When John Steinbeck was 58 years old – the age I am right now – he took delivery of a pick-up truck with a custom-designed camper resting on the back, invited his poodle Charlie (a "big poodle", he hurries to point out -- not one of those little ones), to sit in the passenger seat, and the two of them set of on a road trip to see America. I know this because of my Aunt Vera. She is on my mind at the moment: a big birthday party was held on December 2 in Yuba City to celebrate her 80th.

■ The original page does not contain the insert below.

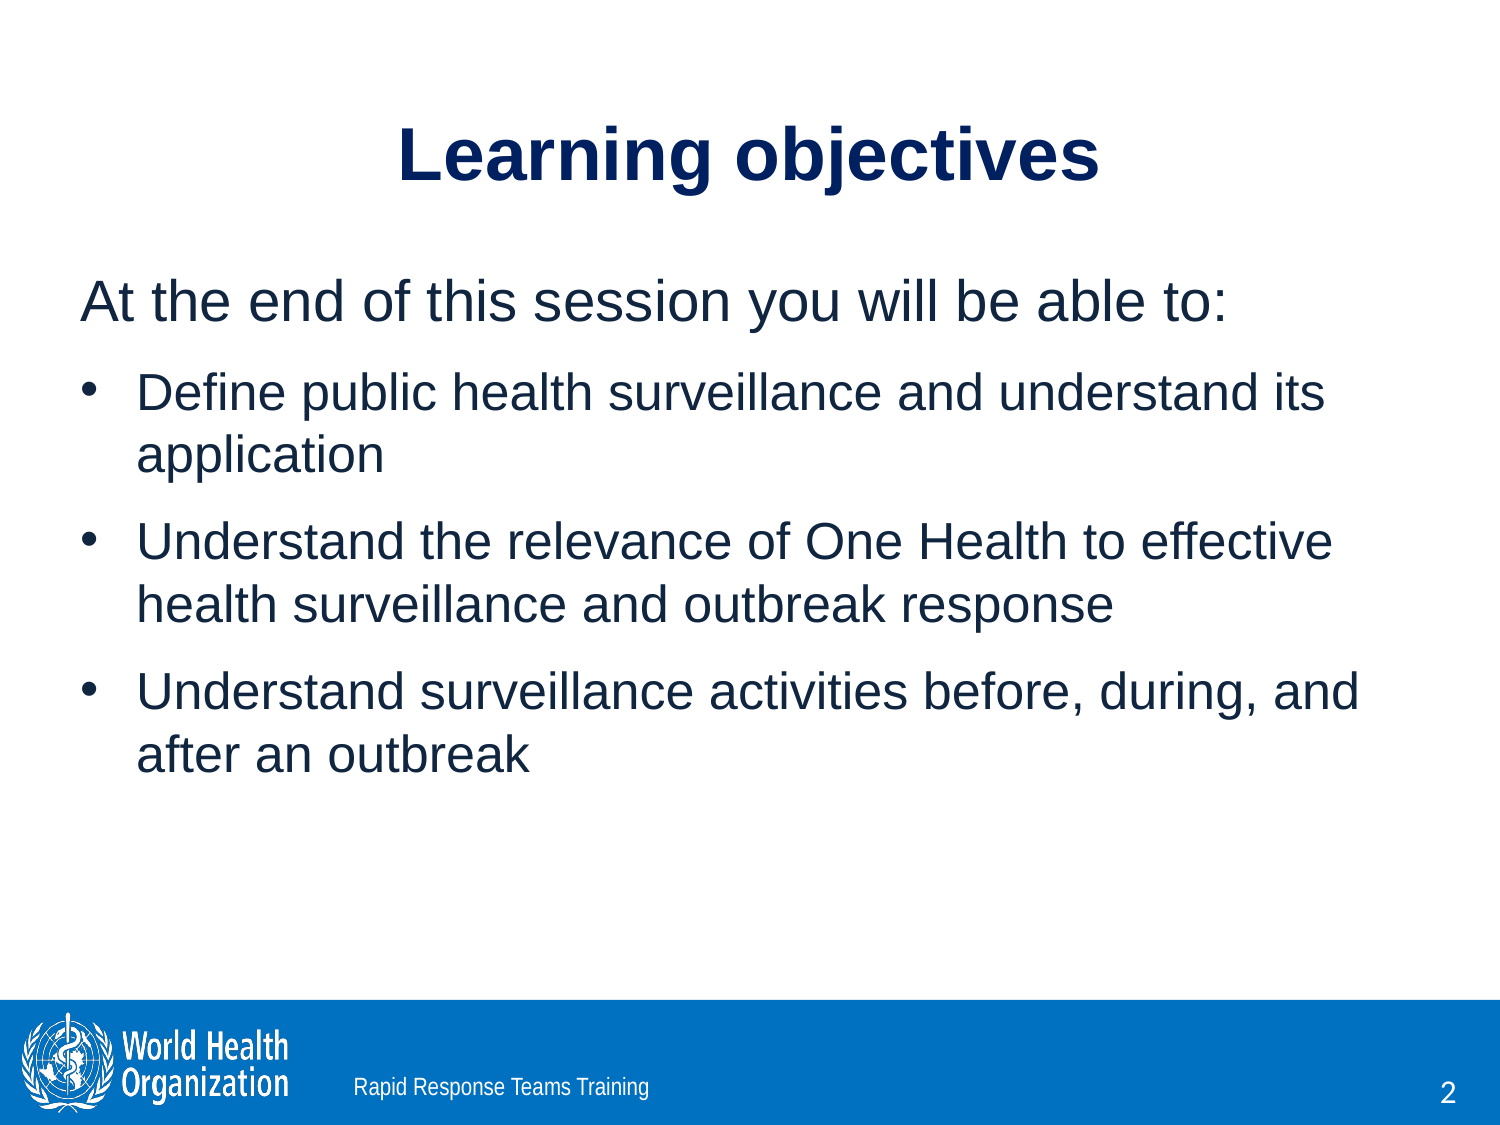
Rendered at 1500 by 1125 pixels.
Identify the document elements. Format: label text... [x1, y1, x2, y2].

In the summer of 1962, the Yuba City relatives, my Aunts Vera and Theresa and their respective husbands, Bud and Bob, decided to travel together with the kids to Seattle to see the World Fair. And my Aunt Vera was gracious enough to invite me to go with them. Her oldest daughter is just a bit older than I am, and Vera knew we would have a good time. I
was 13 years old. I had never gone away from my family like that (except to church camp for a week), and I got to fly on an airplane for the first time. The trip was wonderful. Among the things I remember: Uncle Bud was a bit annoyed with me because I fell asleep with gum in my mouth and gum ended up on the seat of the car. The campground outside of Seattle where we stayed was in the rain forest and it was mysterious and I blundered into stinging nettles. We took a ferry ride to Vancouver, and the tree-covered islands off the coast were like emerald jewels, porpoise appeared off the side of the ferry, and I got a little seasick.

As I was getting ready to leave to go back to Los Angeles, Aunt Vera pulled Travels With Charley from the shelf and gave it to me to read. And read it I did. And I kept the book for 50 years. Many books came and went, but not that one -- after all, it did belong to my Aunt Vera and it wasn’t mine to give away or sell at the used bookstore. It moved with me to Orange when I got married, and it moved with me to Oregon, and it moved with me when we took our own road trip East to set up housekeeping in Missouri.

In 2002, Aunt Vera and Uncle Bud stopped here during a visit further East. I finally remembered to give the book back to her, I think she was a little surprised to see it again, and it made the return trip to California. But just the other day, I was at the used bookstore and there was a copy of Travels With Charlie, for a quarter. I don’t know where this book has been, but the trip appears to have been a hard one. It has found a home now. Anyway, happy birthday, Aunt Vera.